Healthy food is expensive. Poor people can’t afford it. We live in a country with a seriously flawed system that disproportionately impacts minorities with huge discrepancies in income. There is an extremely high incidence of “food deserts” in poor areas. These areas become disenfranchised and are given no tools needed for survival. Getting to a grocery store to get healthy food isn’t always possible. When it is, the healthy food is too expensive. The snowball grows and all of us on the outside like to say they are in a situation of their own making and it is their fault, but it isn’t. That is how your environment, income, geographic location and race can all be contributing factors to your health that become completely out of control.
Genetics is obvious and most of the most recent research is proving this. Recent research has shown that siblings, with every other factor in common, can literally have a difference in genes that make it so that one person doesn’t gain weight easily, and the other one does.
There is a very large portion of “overweight” people who have tried all the same diets and exercises that skinny people have and it literally does almost nothing. Myself included. And more often than not, the level of extreme dieting and exercise that is needed to make a difference for someone with these genetics is not sustainable. Especially as you get to be a senior citizen. So, inevitably, the weight comes back.

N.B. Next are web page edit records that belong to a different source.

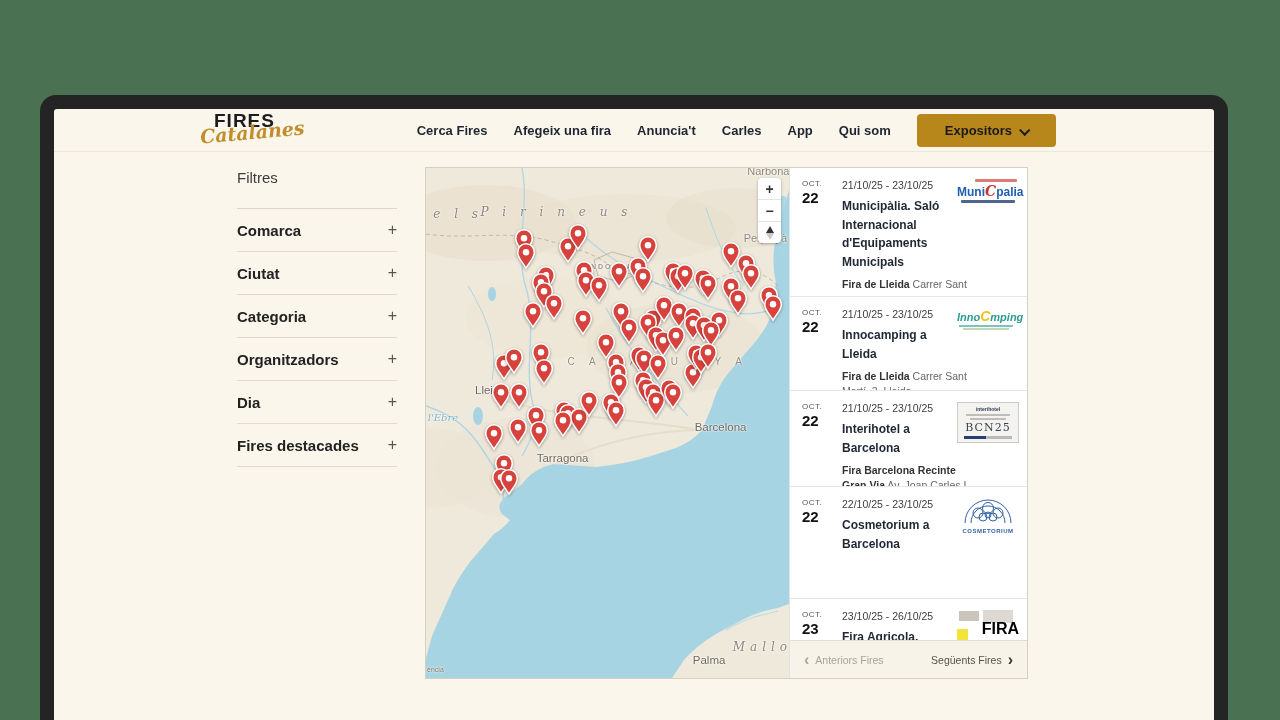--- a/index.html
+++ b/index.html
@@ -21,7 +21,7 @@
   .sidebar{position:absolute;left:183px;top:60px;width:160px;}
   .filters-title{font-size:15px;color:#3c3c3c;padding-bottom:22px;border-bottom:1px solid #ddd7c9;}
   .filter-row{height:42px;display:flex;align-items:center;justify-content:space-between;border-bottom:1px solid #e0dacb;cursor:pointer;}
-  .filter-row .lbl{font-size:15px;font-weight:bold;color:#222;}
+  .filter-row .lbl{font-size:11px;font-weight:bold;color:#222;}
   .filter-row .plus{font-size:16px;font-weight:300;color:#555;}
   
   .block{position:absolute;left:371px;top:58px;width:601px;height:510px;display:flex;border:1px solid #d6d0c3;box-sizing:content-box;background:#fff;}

Scientists are starting to better understand this and now we are getting into the territory where this can be managed medically through pharmaceuticals. The same way we use medicine for allergies, diabetes, headaches, and all the other things. We are now figuring out how to use it for people who can’t lose weight, no matter what they try, because of genetics. And how we can help them lessen the health issues they are facing due to their weight. (Now I hope we can put that much money and time into helping with better resources for the health of the people in the other categories I mentioned.)
Again, I am not, in any way, saying that having a higher weight automatically means someone is unhealthy and has health issues. I am saying that if your weight is causing health issues, there is now a slightly better understanding of causes and solutions in the medical community. I just hope we can carry this understanding over to the rest of the population. I would love for society as a whole to realize:
Weight is not moral
Health is not moral
Another adult’s weight and health is none of your business
Weight is not always an indicator of health
It isn’t our business to judge people if they are fat, thin, or whatever
It isn’t our business to judge people of they choose to do something about being fat or thin or whatever
It isn’t our business to judge people if they choose not to do something about it
Sometimes it isn’t a choice and there is nothing to do about it
Let’s love our bodies. Let’s stop feeling shame about them. Let’s make decisions about our bodies that come from a place of loving ourself and not from a place of shame and societal pressures/expectations etc.
Let’s try to express ourselves and our bodies in a way that isn’t harmful to ourselves and/or others.
Ok y’all, those are most of my extra thoughts behind my 700ish word article. I still love myself and my body at any weight. I still don’t want comments about my weight loss or gain or how I look. I still will never do a weight loss post or talk about how much I have lost. I just want my body to work properly and feel good. Choosing the pharmaceutical course is an incredibly personal choice that I would never dream of advising anyone else to do. But, I do want to share my personal experience, because I know sometimes it helps other people feel better about their personal experiences.